Via Laudator Temporis Acti, a quote from Clive James, “Gianfranco Contini”:
There is an untranslatable Italian word for the mental bank account you acquire by memorizing poetry: it is a gazofilacio. Contini believed that an accumulation of such treasure would eventually prove its worth even if it had to begin with sweated labour. He confessed that not all of the teachers who had made him memorize a regular ration of Tasso’s epic poetry had been inspired. Some of them had held him to the allotted task because they lacked imagination, not because they possessed it. But in the long run he was grateful. Most readers of this book will spot the sensitive point about modern pedagogy. Readers my age were made to memorize and recite: their yawns of boredom were discounted. Younger readers have been spared such indignities. Who was lucky? Isn’t a form of teaching that avoids all prescription really a form of therapy?

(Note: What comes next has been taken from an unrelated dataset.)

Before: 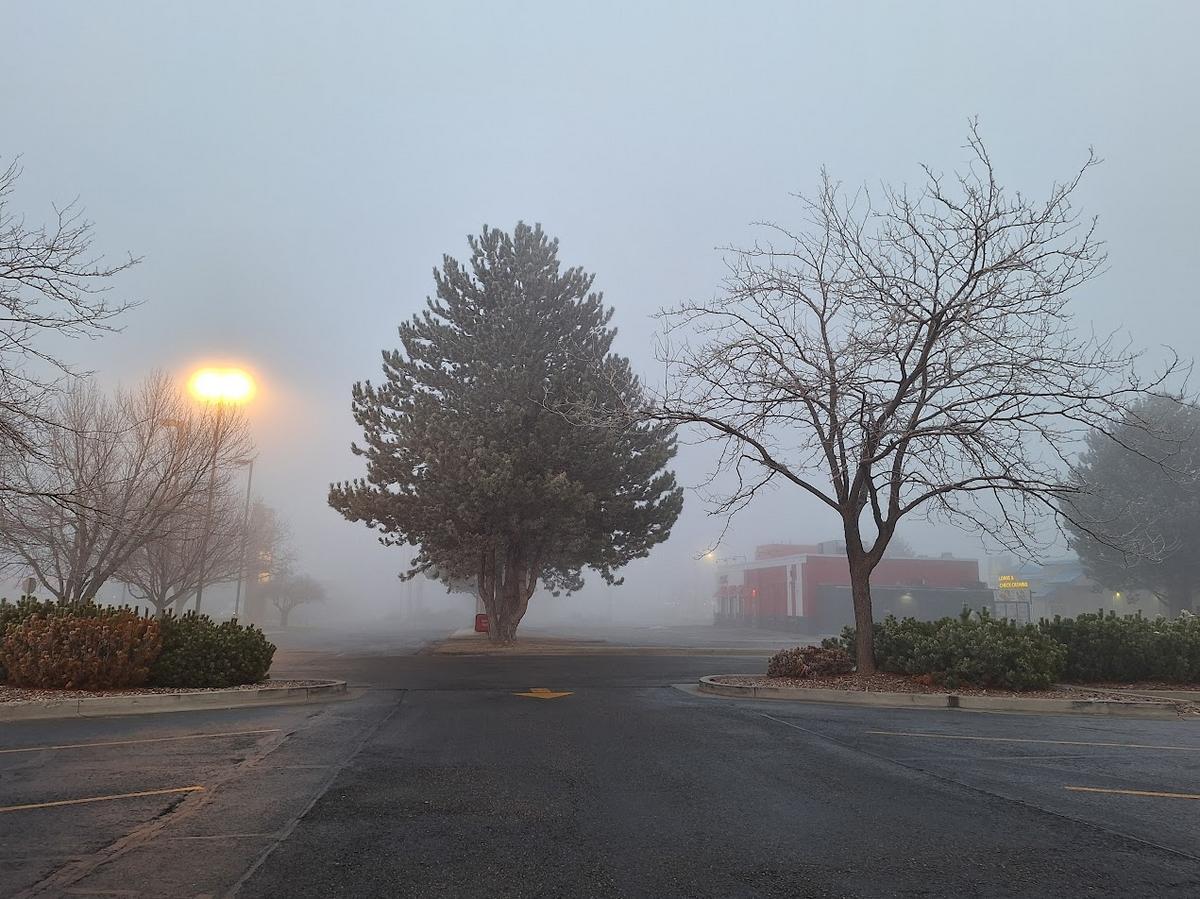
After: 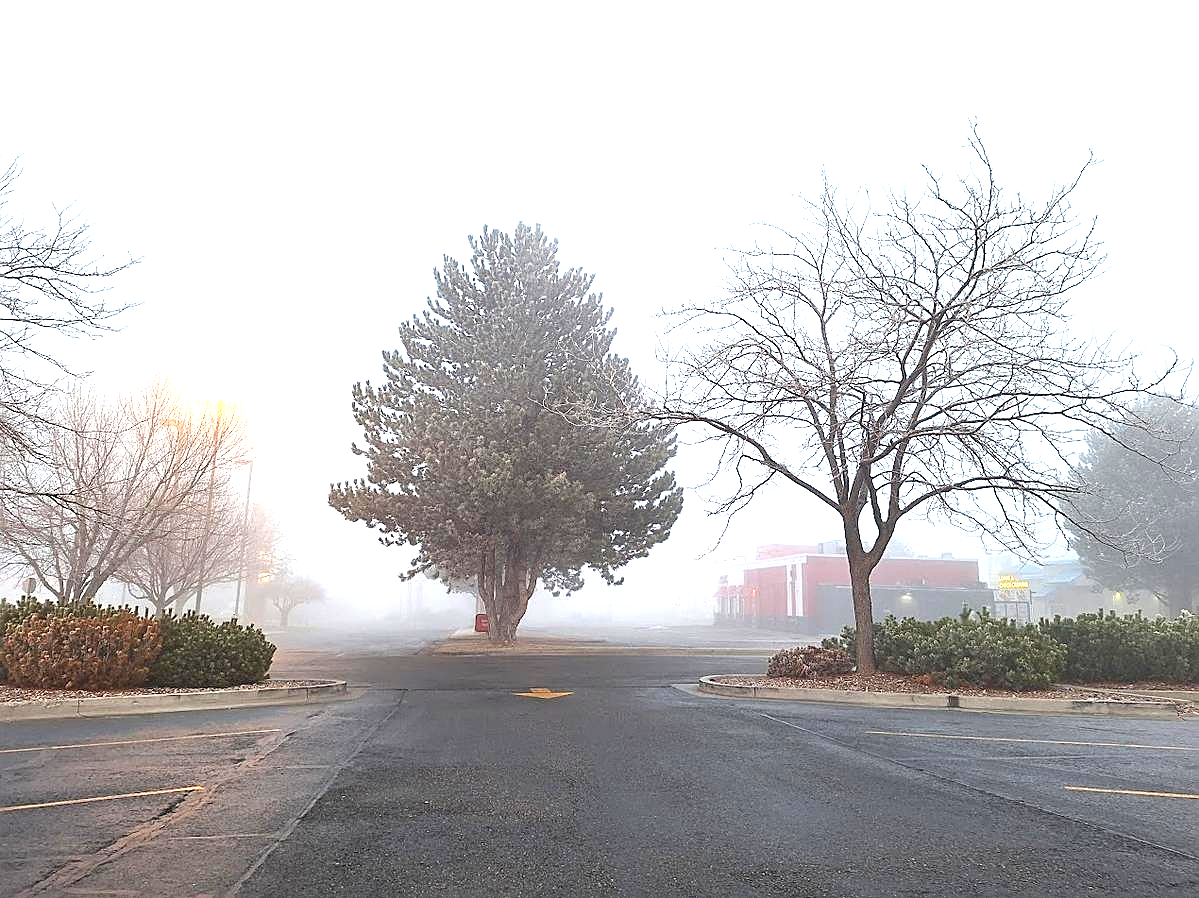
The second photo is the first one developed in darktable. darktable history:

In a course called Classical Studies taught by teachers who possess scarcely a word of Latin or Greek, suffering is avoided, but isn’t it true that nothing is gained except the absence of suffering? In his best novel, White Noise, Don DeLillo made a running joke out of a professor of German history who could not read German. But the time has already arrived when such a joke does not register as funny. What have we gained, except a classroom in which no one need feel excluded?
Clive James is always lively reading, but the burden of this (even though I agree that memorizing poetry is a Good Thing) is sheer curmudgeonry. However, it is worth sharing for the word gazofilacio, which (astonishingly) he does not delve into beyond calling it (sigh) “untranslatable.” Wiktionary provides the essential details: it means ‘the treasury in the temple of Jerusalem’ and is from Late Latin gazophylacium, from Ancient Greek γαζοφυλάκιον, derived from γάζα ‘treasury, treasure’ + φυλάκιον, a later diminutive from classical φύλαξ ‘guard.’ And γάζα is from Old Median *ganǰam ‘treasure.’ Isn’t that more interesting than kvetching about kids these days?
Oh, and a visit to the OED shows that the word gazophylacium “The box in which offerings to the Temple were received; a strong-box or treasure-chest,” though long obsolete, does exist in English and was used from 1377 (Haued nouȝt..the pore widwe [more] for a peire of mytes Than alle tho that offreden in-to gazafilacium, W. Langland, Piers Plowman B. xiii. 197) to 1697 (Blood who made that bold Attempt on the Royal Gazophylacium in the Tower, J. Evelyn, Numismata viii. 266).